Step 9: Click Add and close the window.
Step 10: Verify that the rule just created has a higher priority than the default rule for LAN to WAN.

See Also: Refere KBID 3716 for more information about Priority settings.


Example #2: Configure Port Blocking from LAN to WAN with an undefined service: This example will show how to block the W32.Blaster Worm from spreading. Ports UDP 69(TFTP), TCP 135(DCOM RPC) and TCP 4444 will be blocked.


Step 1: Login to SonicWALL Management Interface
Step 2: Select
Firewall > Services
Step 3:
Scroll to the bottom and Click Add in the Services Section


 - Enter Name (e.g. DCOM RPC)
 - Enter Port Range (e.g. 135 -135)
 - Enter Protocol (e.g. TCP(6))
 - Click OK

Step 4: Click Add and create a similar Service for TCP port 4444.


- Enter Name (e.g. Blaster)
- Enter Port Range (e.g. 4444 - 4444)
- Enter Protocol (e.g. TCP(6))
- Click OK

Step 5: Click Add Group on the Access Rules Screen


-  Enter Name: (e.g.
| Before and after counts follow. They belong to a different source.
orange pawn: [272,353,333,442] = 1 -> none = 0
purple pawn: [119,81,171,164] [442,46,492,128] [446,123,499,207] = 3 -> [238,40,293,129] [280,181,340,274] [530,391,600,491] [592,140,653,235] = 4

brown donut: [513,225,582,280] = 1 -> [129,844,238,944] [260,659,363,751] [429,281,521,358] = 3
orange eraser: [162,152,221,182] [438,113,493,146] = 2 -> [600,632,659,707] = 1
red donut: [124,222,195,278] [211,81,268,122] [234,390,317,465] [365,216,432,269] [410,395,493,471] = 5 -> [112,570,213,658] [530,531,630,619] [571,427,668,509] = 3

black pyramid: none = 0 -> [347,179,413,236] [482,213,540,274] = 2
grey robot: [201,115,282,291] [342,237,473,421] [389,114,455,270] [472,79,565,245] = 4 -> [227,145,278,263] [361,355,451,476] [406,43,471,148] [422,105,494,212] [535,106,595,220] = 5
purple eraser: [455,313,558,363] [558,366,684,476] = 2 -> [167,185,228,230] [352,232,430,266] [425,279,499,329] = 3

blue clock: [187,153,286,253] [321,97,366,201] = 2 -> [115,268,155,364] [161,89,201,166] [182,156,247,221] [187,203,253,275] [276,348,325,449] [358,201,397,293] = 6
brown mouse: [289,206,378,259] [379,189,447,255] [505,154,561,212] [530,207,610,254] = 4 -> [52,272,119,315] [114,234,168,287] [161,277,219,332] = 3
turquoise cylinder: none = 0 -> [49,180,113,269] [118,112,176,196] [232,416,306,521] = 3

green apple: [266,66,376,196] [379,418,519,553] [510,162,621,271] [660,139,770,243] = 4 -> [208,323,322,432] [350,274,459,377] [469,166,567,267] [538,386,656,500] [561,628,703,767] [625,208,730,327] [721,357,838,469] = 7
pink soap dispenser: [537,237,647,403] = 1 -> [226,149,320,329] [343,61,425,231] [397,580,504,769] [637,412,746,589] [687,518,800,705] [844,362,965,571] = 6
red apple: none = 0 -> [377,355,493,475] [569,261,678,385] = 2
Blaster Virus)
-  Select Blaster from the list on the left, Click the right arrow
- Select DCOM RPC from the list on the left, Click the right arrow
- Select TFTP from the list on the left, Click the right arrow
- Click OK

Step 6: Select Firewall > Access Rules
Step 7: Select the LAN to WAN edit icon. See below


- Click Add
- Select Action (e.g. Deny)
- Select Service (e.g. Blaster Virus)
- Select Source (e.g. LAN Subnets)
- Select Destination (e.g. Any)
- Click OK

Step 8: Verify that the rule just created has a higher priority than the default rule for LAN to WAN


  • Try to initiate traffic on the port you blocked to the interface (WAN, DMZ, LAN, VPN) where it is blocked.
  • To test Example #1, try to initiate an ftp session from the LAN side of the firewall over the VPN tunnel. It should fail. Disable the ftp rule; you should now be able to initiate an ftp session to the ftp server.
  • Verify you have the correct type of traffic blocked
  • Verify you are blocking it between the right interfaces
  • If you have problems with self created services, verify that you have the correct type of traffic (TCP/UDP), and that you have the correct port number.